Ma une rĂ©sistance par le bas est nĂ©cessaire. Peu importe si la dĂ©mocratisation de l'information a Ă©chouĂ© ou si l'Ă©mancipation par la technologie restera Ă  jamais une utopie. Ce qui compte, c'est de dire comment sujets critiques de notre temps, et non comme des biens de consommation. "Pour dĂ©truire efficacement la sociĂ©tĂ© du spectacle, il faut des hommes qui mettent une force pratique en action" . Pas besoin d'ĂȘtre un hacker pour devenir acteur de ce processus : mĂȘme un magazine culturel peut faire sa part.
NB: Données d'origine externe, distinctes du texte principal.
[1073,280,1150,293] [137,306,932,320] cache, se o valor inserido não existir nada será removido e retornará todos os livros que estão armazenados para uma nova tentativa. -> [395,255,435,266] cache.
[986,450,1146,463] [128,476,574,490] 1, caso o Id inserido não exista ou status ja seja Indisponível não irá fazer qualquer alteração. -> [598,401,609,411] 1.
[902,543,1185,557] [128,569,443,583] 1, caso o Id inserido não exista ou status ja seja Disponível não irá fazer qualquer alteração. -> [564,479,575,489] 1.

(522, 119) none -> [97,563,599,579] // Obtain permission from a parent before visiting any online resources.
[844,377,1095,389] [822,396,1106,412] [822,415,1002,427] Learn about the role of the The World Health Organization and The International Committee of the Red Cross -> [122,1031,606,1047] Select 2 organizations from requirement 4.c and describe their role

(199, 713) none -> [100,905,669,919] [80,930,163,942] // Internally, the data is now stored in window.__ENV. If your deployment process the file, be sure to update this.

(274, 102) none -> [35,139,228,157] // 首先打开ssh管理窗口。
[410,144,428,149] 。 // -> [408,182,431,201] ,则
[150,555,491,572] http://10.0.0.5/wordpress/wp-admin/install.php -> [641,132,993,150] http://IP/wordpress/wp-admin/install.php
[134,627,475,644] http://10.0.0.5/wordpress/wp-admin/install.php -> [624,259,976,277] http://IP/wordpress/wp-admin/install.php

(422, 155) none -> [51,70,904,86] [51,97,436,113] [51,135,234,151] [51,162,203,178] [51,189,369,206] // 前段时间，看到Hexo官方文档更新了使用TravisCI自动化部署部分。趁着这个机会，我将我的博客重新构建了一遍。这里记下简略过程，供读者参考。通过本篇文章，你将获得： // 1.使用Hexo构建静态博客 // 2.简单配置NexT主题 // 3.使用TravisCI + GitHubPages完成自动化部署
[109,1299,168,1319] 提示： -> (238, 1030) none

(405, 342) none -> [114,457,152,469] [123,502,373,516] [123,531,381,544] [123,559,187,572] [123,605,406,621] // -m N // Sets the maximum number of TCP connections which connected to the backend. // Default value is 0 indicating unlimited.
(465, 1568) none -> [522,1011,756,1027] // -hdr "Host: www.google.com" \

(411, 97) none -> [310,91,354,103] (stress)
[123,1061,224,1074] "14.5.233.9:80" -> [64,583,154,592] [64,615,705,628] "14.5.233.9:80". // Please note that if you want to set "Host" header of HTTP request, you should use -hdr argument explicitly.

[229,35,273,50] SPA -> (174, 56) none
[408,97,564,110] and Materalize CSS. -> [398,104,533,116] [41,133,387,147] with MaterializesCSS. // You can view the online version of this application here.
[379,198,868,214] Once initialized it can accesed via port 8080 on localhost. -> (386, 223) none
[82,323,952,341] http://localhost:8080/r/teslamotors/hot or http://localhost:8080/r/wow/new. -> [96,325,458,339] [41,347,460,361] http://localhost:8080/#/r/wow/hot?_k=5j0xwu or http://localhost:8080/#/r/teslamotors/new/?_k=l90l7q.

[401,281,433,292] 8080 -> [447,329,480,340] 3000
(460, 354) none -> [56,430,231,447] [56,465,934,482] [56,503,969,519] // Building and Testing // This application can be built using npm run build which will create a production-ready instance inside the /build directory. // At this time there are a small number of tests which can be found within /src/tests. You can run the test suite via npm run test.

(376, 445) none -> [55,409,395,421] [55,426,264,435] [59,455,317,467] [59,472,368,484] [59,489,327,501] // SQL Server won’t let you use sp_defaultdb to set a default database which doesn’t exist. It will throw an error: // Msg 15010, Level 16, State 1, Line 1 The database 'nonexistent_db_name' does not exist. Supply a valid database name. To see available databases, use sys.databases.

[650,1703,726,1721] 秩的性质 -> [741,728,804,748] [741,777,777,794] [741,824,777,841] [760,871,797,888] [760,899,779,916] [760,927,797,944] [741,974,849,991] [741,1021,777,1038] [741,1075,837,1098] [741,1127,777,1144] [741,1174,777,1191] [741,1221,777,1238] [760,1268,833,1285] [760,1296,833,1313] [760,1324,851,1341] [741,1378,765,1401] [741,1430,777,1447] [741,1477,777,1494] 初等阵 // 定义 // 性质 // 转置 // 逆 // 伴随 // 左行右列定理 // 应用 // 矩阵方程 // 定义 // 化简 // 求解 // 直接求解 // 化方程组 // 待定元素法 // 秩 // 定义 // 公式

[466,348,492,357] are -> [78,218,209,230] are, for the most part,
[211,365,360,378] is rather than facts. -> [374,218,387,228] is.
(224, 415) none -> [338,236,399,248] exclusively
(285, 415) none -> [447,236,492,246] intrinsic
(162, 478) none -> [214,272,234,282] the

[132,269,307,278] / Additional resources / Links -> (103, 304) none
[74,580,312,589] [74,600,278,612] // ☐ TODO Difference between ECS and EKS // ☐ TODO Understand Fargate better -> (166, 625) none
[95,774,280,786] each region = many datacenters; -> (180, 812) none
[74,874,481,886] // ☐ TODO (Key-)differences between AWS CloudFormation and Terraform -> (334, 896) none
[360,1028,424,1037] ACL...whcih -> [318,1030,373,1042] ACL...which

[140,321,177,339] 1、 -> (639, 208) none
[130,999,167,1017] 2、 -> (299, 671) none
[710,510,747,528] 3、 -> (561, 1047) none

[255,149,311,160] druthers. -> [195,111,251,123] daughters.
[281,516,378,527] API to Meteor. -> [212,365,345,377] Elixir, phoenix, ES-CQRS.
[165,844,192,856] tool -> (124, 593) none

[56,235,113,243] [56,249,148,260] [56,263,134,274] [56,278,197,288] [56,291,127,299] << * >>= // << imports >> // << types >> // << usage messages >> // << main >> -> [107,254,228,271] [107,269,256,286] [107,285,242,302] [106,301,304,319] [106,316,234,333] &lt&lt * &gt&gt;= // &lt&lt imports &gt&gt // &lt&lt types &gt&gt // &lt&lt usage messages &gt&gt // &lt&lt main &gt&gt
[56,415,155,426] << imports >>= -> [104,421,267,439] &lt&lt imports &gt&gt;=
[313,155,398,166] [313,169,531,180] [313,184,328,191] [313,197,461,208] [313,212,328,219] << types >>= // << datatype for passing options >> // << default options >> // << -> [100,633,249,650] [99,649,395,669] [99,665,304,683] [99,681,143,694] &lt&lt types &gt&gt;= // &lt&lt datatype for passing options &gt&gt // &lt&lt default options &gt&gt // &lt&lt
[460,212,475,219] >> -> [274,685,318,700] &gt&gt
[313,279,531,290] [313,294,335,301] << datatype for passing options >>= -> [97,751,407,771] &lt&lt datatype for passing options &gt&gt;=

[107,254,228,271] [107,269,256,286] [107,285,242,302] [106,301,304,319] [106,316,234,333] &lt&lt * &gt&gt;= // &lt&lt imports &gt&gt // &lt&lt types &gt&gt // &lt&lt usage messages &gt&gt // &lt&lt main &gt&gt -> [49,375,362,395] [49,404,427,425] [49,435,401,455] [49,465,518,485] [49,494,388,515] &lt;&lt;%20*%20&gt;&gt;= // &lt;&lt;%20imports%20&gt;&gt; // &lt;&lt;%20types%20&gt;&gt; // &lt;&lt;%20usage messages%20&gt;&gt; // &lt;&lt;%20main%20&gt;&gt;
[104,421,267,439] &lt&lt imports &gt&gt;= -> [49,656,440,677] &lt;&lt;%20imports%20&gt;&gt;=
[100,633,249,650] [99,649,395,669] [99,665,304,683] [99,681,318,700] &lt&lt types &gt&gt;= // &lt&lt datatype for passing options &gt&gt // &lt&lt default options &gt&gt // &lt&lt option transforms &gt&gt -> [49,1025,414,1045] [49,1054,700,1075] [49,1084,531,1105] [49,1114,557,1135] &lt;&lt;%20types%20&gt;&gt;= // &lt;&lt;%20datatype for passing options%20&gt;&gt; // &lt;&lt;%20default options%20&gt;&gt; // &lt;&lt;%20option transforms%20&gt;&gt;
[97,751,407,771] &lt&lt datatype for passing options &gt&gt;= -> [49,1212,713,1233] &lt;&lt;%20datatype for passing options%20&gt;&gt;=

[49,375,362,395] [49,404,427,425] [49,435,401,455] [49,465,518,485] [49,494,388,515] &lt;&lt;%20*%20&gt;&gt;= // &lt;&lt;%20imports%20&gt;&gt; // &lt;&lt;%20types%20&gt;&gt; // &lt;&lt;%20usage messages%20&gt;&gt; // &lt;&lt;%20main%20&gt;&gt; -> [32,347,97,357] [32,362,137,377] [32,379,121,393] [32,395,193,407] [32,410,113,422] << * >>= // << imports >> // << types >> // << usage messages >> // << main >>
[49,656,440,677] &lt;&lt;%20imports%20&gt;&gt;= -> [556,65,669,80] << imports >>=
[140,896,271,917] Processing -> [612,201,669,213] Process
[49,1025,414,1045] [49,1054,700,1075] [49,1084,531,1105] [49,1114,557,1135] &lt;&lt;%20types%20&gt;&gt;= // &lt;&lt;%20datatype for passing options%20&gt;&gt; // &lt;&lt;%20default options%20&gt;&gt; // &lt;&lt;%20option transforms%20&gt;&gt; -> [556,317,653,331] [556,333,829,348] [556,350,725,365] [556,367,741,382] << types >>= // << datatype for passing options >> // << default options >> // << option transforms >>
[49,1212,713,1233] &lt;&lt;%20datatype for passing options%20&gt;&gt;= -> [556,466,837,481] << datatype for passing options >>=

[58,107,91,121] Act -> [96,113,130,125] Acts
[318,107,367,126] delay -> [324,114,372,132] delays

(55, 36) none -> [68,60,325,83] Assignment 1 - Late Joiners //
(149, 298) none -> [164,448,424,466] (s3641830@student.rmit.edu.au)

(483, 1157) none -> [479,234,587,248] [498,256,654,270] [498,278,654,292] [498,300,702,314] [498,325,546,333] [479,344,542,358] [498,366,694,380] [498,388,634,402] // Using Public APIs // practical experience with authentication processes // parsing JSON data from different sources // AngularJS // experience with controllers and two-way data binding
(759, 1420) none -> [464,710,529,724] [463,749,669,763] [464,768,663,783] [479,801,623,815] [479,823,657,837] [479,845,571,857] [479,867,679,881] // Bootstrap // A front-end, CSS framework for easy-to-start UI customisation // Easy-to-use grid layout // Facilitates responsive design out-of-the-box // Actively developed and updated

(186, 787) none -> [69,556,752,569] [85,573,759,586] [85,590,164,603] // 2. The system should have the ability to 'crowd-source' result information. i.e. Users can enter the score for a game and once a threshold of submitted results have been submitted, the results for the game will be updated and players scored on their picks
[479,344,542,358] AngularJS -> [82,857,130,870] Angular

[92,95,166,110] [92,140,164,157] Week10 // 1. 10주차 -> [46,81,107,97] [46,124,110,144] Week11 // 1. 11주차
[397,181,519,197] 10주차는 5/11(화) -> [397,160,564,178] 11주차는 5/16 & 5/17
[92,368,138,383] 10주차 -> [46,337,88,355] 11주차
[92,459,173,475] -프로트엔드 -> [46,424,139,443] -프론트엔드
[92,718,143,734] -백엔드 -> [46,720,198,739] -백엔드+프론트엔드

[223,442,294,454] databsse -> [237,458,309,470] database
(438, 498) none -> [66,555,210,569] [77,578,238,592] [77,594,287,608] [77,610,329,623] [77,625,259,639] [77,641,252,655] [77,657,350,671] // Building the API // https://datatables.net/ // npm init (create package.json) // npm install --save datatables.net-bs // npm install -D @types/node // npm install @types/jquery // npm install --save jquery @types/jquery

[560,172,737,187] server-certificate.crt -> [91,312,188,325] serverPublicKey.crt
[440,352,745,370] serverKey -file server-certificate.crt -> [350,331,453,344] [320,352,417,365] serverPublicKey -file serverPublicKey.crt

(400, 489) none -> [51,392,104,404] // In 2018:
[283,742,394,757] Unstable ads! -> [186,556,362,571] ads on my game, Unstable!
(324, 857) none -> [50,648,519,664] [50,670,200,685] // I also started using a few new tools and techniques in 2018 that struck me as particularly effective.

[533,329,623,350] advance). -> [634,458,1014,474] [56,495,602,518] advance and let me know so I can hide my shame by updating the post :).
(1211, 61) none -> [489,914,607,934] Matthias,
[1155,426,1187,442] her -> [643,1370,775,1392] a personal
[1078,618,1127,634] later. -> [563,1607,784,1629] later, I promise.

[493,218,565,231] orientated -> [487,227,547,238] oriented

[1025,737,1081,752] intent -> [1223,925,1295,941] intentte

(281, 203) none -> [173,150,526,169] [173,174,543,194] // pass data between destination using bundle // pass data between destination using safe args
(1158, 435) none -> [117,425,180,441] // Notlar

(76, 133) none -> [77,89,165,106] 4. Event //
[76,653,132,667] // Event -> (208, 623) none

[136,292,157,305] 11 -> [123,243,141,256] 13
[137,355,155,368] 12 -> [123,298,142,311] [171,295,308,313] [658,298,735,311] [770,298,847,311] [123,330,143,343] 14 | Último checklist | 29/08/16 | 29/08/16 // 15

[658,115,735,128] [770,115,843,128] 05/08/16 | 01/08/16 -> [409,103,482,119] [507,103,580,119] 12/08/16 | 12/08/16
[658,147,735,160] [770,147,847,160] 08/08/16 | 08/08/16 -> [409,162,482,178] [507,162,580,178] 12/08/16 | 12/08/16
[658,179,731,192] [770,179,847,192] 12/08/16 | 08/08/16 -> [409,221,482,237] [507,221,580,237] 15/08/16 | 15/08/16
Et qui sait si un jour nous pourrions dĂ©boĂźter le capot imaginatif tenace dans lequel nous sommes comprimĂ©s.


Remarque:

[1] Guy Debord, La société du spectacle, bcdeditore, Milan 2013, p. 59. 

[2] Raffaele Scelsi, pomme au cyanure, chez Raffaele Scelsi, Cyberpunk. Anthologie de textes politiques, Shake Edizioni Underground, Milan 1990, p. 9. 

[3] Idem, p. 33.

[4] Idem.

 Déclaration finale d'Icata 89, Borne 1989, en Cyberpunk, p. 107-108

[6] Mafalda Stasi, Dieu sauve le Cyberpunk, Percorsi Synergon, Bologne 1993, p. 9.

[7] Bruce Sterling, préface a Abat-jouren Cyberpunk, P 39. 

[8] Voir : Joël Saucin, William Gibson ou le futur réinventé, Phénix 1989, en Cyberpunk, p. 49 

[9] Neal Stephenson, Accident de neige, Shake Edizioni Underground, Milan 1995, p. sept. 

[10] Voir : Sterling, p. 40.

[11] David Shef, Les réalités virtuelles de Timothy Leary, 1990 interview sur Upside, dans Cyberpunk, P 147. 

[12] Idem, p. 163. 

[13] Guillaume Gibson, Neuromancer, Oscar Mondadori, Milan 2015, p. 54.

[14] Stase, p. 67.

[15] Gibson, p. 9. 

[16] Marc Downham, Cyberpunk !, article tiré de Vague n. 21 de 1988, en Cyberpunk, p. 71

[17] Idem, p. 72. 

[18] Debord, p. 180. 

[19] Idem, p. 172. 

3 commentaires sur "Le cyberpunk est mort : vive le cyberpunk »

  1. Je voudrais dire quelques lignes sur cyberpunk 2077 qu'aprĂšs avoir attendu de nombreuses annĂ©es tout le monde attendait de grandes choses de ce jeu mais malheureusement le jeu s'est avĂ©rĂ© ĂȘtre un dĂ©sastre et Ă©tait presque injouable sur consoles et le jeu n'Ă©tait pas parfait pour Even PC. Cela dit, il y a eu beaucoup d'amĂ©liorations dans le jeu depuis sa sortie, mais c'est encore loin d'ĂȘtre un jeu parfait.